Credit: Brotherwolven, Joe Chung

Fuzzy_bread: "The Band-Aid method"


Matthew 9:14-17, Mark 2:19-22, Luke 5:33-39
Matthew 5:17-20, Luke 16:14-17, Hebrews 8, 2 Corinthians 3:5-18
Romans 3:31, 7:9-12, 1 Timothy 1:8-11

"But it is easier for heaven and earth to pass away, than for one dot of the law to become void(Luke 16:17)."

       In Judaism, the law is equated with the Torah. The English word, "law" isn't big enough in scope to mean the whole Torah. The Torah contains the Old Testament, the commandments and the promises, the covenants of God(or G-d if you prefer). To say that Jesus has replaced the Torah is intolerable to Jewish people, and it should be to Christians, too. Jesus did not get rid of the Torah. He didn't get rid of the commandments of Moses.
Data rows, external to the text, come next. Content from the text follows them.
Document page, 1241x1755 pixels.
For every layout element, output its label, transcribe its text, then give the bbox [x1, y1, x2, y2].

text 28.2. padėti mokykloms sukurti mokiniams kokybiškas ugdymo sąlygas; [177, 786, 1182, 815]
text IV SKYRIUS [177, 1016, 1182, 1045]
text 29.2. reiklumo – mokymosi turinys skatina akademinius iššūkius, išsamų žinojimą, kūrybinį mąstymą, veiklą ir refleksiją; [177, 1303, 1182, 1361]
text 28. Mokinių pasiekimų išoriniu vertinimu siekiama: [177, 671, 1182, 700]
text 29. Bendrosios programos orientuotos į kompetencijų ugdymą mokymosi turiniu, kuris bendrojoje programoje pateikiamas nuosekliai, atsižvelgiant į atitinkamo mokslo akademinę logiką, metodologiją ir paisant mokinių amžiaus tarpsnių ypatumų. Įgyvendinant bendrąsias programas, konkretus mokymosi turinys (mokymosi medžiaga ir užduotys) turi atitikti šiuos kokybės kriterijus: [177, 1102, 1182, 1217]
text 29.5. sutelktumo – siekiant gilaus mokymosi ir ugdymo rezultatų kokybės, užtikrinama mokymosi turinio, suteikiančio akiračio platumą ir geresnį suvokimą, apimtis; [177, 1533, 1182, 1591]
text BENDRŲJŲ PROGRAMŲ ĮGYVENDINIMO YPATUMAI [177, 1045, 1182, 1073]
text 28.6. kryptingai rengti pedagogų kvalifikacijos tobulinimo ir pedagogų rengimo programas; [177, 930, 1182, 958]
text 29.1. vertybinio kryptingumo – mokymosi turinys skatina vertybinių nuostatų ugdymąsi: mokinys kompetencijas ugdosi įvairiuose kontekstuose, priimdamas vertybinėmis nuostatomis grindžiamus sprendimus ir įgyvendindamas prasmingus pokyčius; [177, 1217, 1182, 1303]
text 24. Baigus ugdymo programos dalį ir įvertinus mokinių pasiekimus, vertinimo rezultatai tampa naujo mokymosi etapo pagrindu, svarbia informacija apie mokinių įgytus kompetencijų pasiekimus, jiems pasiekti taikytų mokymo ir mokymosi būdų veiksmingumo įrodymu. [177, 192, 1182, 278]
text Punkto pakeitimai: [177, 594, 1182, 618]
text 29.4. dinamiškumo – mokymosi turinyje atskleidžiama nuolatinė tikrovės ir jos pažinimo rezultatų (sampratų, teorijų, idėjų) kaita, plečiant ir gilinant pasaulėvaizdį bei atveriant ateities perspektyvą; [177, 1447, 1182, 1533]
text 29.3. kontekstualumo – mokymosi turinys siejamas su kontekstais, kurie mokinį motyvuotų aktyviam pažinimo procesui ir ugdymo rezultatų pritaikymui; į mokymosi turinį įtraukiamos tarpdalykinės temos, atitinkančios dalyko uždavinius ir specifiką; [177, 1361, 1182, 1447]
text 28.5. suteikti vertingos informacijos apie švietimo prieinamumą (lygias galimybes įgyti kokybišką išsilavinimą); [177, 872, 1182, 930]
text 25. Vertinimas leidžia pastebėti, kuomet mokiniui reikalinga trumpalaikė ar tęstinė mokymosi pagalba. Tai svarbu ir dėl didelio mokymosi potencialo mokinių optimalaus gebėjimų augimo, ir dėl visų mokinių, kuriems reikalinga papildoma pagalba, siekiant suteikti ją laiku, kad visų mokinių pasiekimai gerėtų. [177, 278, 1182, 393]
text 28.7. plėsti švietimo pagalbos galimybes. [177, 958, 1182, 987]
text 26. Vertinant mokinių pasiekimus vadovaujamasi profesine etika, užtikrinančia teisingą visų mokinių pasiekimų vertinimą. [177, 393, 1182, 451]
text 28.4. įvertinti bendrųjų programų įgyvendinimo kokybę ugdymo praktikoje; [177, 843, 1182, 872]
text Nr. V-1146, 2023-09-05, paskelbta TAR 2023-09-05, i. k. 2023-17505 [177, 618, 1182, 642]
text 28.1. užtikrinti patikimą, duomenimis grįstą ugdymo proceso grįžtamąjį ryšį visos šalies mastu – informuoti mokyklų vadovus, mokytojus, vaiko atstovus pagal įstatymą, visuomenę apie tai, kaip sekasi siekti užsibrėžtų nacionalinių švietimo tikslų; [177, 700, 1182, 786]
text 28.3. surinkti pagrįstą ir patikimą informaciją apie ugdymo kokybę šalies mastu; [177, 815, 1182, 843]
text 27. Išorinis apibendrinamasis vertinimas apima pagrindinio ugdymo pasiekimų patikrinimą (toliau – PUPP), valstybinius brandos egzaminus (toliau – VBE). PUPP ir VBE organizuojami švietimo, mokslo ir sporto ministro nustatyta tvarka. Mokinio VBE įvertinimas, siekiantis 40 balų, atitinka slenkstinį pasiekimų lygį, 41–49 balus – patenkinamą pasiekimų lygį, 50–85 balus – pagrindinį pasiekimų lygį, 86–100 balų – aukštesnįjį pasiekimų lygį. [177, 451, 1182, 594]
What he did get rid of was the liberal and ritualistic legalism of the modern Scribes and Pharisees.
       Some Scribes and Pharisees contrived sayings and rules that made Mosaic commandments easier for them to follow. They were human suggestions, not true commandments of G-d. The parable of the wineskins illustrates that Jesus did not want to work within that system of human legalism. He would not jump through their hoops. He would follow the Torah, not manmade commands.
       This is why Jesus only taught at the synogogue, but never attained a humanly recognized rank of any kind within it. If Jesus had become an official in the synogogue of that time period, it would have destroyed it like new wine in an old wineskin or unshrunk cloth on an old garment. It would be like the Band-Aid method, a temporary fix, and not a very good one. So Jesus started his own synogogue - the church. The disciples didn't fast much or often(Luke 5:33, footnotes - Matthew 9:14, RSV), because that was a man made rule. In Luke 5:39, Jesus makes a statement about the Pharisees. "No one after drinking old wine desires new; for he says, `The old is good.'" The message is clear: those who love the human based legalism of the Pharisees will never accept Jesus. They love the `old wine' better.
       Jesus didn't replace the Torah or commandments. He amended them. He taught how to follow the spirit of the law rather than the letter of the law.
       Hebrews 8 says that the new covenant God made with man is better than the old one. However, this doesn't mean the old covenant is to be discredited or thrown out. To say so would indicate that you can't be simultaneously Jewish and Christian.